Lt. Dan Choi gets his West Point ring back from Sen. Harry Reid

Faith Ally Speaks Out on Religion and Government

The LGBT civil rights movement in Hawaii has constantly been blocked by Christian evangelicals and the Catholic Church. This unholy alliance that prevents LGBT people from full citizenship is being unmasked by courageous faith leaders who take the risk of speaking truth to power in this small island community.

In a culture where “the nail that stands out, gets pounded down” we still have brave leaders like retired Lutheran minister the Rev. Jory Watland. His letter appeared in the Honolulu Star Bulletin on March 30, 2010. Thank you Rev. Watland!

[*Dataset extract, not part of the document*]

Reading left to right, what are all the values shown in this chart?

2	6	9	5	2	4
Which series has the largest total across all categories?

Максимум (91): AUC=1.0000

Keep religion out of politics

It was very upsetting to see the article by Richard Borreca headlined “Broadcaster Robertson speaks highly of Duke Aiona on ’700 Club’” (Star-Bulletin, March 21). I was very disappointed to see Mr. Borreca give credence to any of the content of a talk show, to treat the content of the show as newsworthy, and to interview and elicit from local community members comments that in some cases were as offensive as the quotes from Robertson.

Our Hawaiian community has not used personal religious beliefs as a political campaign tool out of respect for, and celebration of, our diverse cultures and beliefs, and the respect for the privacy of each individual. For Mr. Borreca to report on what has become antithetical to our local culture as a newsworthy story is sad.

It is even more disturbing to have Dennis Arakaki, a former public official (and long-time friend), suggest that if a person is a Christian he/she will be prone to vote for a particular candidate for governor.

As a Christian minister, serving in Hawaii for over40 years, I find this perspective abhorrent and contrary to everything I value in a state and nation that constitutionally mandate the separation of church and state. Hawaii has fought to ensure the integrity of all by preserving the constitutional mandate against the “establishment” of a state religion.